= Instructions to follow =
Would you set down every line of the data below exactly as it reads?
(Records to process)
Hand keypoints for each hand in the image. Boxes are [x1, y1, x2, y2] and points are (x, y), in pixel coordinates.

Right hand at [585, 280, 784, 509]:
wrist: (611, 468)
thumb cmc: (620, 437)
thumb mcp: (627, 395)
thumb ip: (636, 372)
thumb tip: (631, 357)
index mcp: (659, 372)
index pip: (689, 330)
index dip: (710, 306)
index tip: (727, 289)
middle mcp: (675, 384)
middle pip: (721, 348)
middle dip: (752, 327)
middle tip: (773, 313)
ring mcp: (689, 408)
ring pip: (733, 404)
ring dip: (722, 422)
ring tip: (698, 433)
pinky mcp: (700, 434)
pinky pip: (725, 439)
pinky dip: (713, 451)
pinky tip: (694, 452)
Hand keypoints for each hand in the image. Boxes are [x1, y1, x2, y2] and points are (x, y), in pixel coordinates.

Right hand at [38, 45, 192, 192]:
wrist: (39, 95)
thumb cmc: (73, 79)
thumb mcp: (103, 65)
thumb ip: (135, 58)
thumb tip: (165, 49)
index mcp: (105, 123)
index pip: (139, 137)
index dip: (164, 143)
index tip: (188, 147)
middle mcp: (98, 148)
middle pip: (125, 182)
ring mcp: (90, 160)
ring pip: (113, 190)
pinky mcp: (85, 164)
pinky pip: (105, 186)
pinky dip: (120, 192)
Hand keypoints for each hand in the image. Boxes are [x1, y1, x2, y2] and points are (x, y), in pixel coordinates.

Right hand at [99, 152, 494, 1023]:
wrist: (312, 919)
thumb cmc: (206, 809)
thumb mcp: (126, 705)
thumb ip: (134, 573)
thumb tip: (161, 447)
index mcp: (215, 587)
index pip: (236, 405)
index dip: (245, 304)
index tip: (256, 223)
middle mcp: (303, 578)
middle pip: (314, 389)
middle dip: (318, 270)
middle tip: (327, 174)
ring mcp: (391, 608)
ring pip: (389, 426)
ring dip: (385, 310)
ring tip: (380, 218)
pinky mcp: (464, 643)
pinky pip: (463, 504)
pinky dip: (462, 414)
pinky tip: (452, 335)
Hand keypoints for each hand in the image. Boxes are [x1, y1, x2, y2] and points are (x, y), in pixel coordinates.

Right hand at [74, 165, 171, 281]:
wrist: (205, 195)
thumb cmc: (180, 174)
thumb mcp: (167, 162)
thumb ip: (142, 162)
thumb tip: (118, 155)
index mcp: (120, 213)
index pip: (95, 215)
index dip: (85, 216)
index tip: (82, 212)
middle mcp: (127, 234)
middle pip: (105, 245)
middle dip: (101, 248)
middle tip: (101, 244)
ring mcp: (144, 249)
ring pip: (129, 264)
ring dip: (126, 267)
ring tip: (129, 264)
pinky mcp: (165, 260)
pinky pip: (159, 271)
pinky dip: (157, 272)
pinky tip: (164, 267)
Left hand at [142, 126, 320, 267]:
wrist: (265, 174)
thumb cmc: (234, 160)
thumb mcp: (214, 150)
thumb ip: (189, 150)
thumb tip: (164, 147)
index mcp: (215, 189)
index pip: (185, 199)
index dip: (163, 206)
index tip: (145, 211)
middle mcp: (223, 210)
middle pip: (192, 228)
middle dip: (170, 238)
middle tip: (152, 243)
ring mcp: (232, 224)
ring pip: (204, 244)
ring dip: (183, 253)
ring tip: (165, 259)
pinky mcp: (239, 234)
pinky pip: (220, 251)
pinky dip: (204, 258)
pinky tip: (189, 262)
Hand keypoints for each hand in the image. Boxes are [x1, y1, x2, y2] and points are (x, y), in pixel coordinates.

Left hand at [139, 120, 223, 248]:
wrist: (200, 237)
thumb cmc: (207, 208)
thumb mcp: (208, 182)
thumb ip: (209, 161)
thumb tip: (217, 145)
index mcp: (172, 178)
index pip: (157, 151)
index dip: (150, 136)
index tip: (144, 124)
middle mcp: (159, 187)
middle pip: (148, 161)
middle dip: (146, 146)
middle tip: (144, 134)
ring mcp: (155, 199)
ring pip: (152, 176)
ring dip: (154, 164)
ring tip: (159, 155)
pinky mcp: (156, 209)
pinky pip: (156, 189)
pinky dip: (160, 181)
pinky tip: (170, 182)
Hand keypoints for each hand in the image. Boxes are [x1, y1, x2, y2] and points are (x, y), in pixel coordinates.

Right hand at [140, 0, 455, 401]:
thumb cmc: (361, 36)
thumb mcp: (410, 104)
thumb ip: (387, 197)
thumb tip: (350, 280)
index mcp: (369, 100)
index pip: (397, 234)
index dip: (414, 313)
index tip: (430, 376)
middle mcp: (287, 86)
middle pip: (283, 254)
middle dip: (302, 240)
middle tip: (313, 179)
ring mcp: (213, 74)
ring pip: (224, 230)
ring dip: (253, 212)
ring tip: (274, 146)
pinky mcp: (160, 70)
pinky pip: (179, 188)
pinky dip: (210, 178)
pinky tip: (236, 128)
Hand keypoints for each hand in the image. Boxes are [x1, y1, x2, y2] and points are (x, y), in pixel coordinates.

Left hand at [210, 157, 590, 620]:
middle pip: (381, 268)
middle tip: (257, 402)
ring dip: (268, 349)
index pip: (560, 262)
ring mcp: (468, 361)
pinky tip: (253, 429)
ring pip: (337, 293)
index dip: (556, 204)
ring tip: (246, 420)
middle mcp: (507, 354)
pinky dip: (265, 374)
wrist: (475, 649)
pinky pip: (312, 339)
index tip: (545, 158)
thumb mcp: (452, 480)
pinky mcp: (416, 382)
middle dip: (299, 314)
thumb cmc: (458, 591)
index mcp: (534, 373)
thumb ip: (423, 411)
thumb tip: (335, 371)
(End Records to process)
= Task solution =
Hand keypoints for each hand in the image. Boxes are [x1, y1, x2, y2] and points are (x, y), in pixel coordinates.

Right hand at [585, 280, 784, 509]:
wrist: (611, 468)
thumb cmc: (620, 437)
thumb mcp: (627, 395)
thumb ip: (636, 372)
thumb tip: (631, 357)
index mcp: (659, 372)
index pip: (689, 330)
index dip: (710, 306)
index tip: (727, 289)
middle mcp: (675, 384)
middle pip: (721, 348)
middle dip: (752, 327)
middle tip: (773, 313)
ring mcp: (689, 408)
ring pip: (733, 404)
ring dip: (722, 422)
ring tip: (698, 433)
pinky mcp: (700, 434)
pinky pip: (725, 439)
pinky dip: (713, 451)
pinky tip: (694, 452)
Hand keypoints for each hand in the image. Boxes are [x1, y1, x2, y2] and points are (x, y), in pixel coordinates.

Right hand at [38, 45, 192, 192]:
wrist: (39, 95)
thumb cmc: (73, 79)
thumb mcp: (103, 65)
thumb ip: (135, 58)
thumb tip: (165, 49)
index mcp: (105, 123)
index pip: (139, 137)
index dip: (164, 143)
index tip: (188, 147)
middle mcp: (98, 148)
middle pip: (125, 182)
ring mcp: (90, 160)
ring pip: (113, 190)
pinky mcp: (85, 164)
pinky pip: (105, 186)
pinky dip: (120, 192)
Hand keypoints for each hand in the image. Boxes are [x1, y1, x2, y2] and points are (x, y), in pixel coordinates.

Right hand at [99, 152, 494, 1023]:
wrist: (312, 919)
thumb cmc: (206, 809)
thumb mcp: (126, 705)
thumb ip: (134, 573)
thumb tip: (161, 447)
index mcp: (215, 587)
index pip: (236, 405)
index dip: (245, 304)
index tip: (256, 223)
middle mcp: (303, 578)
middle pip: (314, 389)
middle dip: (318, 270)
middle tip: (327, 174)
ring mcp: (391, 608)
ring pip: (389, 426)
ring dip: (385, 310)
ring tip: (380, 218)
pinky mcp: (464, 643)
pinky pip: (463, 504)
pinky dip: (462, 414)
pinky tip: (452, 335)
Hand keypoints for each hand in the image. Boxes are [x1, y1, x2, y2] and points are (x, y), in pixel coordinates.

Right hand at [74, 165, 171, 281]:
wrist: (205, 195)
thumb cmc: (180, 174)
thumb mcp: (167, 162)
thumb ip: (142, 162)
thumb tip: (118, 155)
index mcp: (120, 213)
index pip: (95, 215)
index dip: (85, 216)
index tip: (82, 212)
middle mcp: (127, 234)
middle pip: (105, 245)
middle dip: (101, 248)
middle tip: (101, 244)
ring mcp: (144, 249)
ring pip: (129, 264)
ring dip: (126, 267)
ring tip: (129, 264)
pinky mcp: (165, 260)
pinky pip: (159, 271)
pinky dip: (157, 272)
pinky tip: (164, 267)
Left hand at [142, 126, 320, 267]:
wrist: (265, 174)
thumb cmc: (234, 160)
thumb mcp: (214, 150)
thumb ip: (189, 150)
thumb tip: (164, 147)
index mcp: (215, 189)
index pip: (185, 199)
index dip: (163, 206)
index tip: (145, 211)
middle mcp: (223, 210)
middle pip: (192, 228)
middle dip: (170, 238)
middle tip: (152, 243)
ring mcp: (232, 224)
ring pip: (204, 244)
ring dip: (183, 253)
ring tip: (165, 259)
pinky mcp: (239, 234)
pinky pip: (220, 251)
pinky dip: (204, 258)
pinky tip: (189, 262)
Hand keypoints for each hand in the image. Boxes are [x1, y1, x2, y2] and points are (x, y), in pixel coordinates.

Left hand at [139, 120, 223, 248]:
wrist: (200, 237)
thumb cmc: (207, 208)
thumb mcp: (208, 182)
thumb ip: (209, 161)
thumb tip: (217, 145)
index mcp: (172, 178)
index pip: (157, 151)
index dip: (150, 136)
index tip: (144, 124)
middle mcp: (159, 187)
middle pip: (148, 161)
middle dip: (146, 146)
middle tip: (144, 134)
ring mcp: (155, 199)
ring pip: (152, 176)
ring dip: (154, 164)
ring tip: (159, 155)
pinky mcp: (156, 209)
pinky pip: (156, 189)
pinky dip: (160, 181)
pinky tip: (170, 182)
Hand keypoints for each hand in the image. Boxes are [x1, y1, x2, y2] and points are (x, y), in pixel coordinates.

Right hand at [140, 0, 455, 401]:
thumb cmc: (361, 36)
thumb mcp: (410, 104)
thumb ip: (387, 197)
thumb tip: (350, 280)
index mcp: (369, 100)
index pip: (397, 234)
index dip: (414, 313)
index tip: (430, 376)
middle mcp: (287, 86)
middle pip: (283, 254)
middle dip: (302, 240)
middle tip: (313, 179)
ring mcp: (213, 74)
ring pip: (224, 230)
ring dip: (253, 212)
ring tip: (274, 146)
pinky mcp: (160, 70)
pinky pip: (179, 188)
pinky dip: (210, 178)
pinky tip: (236, 128)
Hand keypoints for each hand in the image. Boxes are [x1, y1, x2, y2] and points are (x, y), in pixel coordinates.

Left hand at [210, 157, 590, 620]:
middle pip: (381, 268)
middle tip: (257, 402)
ring dip: (268, 349)
index pip: (560, 262)
ring mcp: (468, 361)
pinky tip: (253, 429)
ring pip: (337, 293)
index dip: (556, 204)
ring tip: (246, 420)
middle mcp: (507, 354)
pinky dip: (265, 374)
wrist: (475, 649)
pinky pip: (312, 339)
index tip: (545, 158)
thumb mcp: (452, 480)
pinky mcp: (416, 382)
middle dip: (299, 314)
thumb cmc: (458, 591)
index mcp: (534, 373)
thumb ip: (423, 411)
thumb tip: (335, 371)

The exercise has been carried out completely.